Work instruction
Word for word, reproduce the records that follow.

Data
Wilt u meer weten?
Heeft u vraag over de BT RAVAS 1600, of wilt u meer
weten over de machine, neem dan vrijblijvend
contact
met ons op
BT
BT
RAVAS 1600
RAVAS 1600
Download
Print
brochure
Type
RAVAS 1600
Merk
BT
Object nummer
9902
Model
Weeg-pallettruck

Response
Wilt u meer weten?
Heeft u vraag over de BT RAVAS 1600, of wilt u meer
weten over de machine, neem dan vrijblijvend
contact
met ons op
BT
BT
RAVAS 1600
RAVAS 1600
Download
Print
brochure
Type
RAVAS 1600
Merk
BT
Object nummer
9902
Model
Weeg-pallettruck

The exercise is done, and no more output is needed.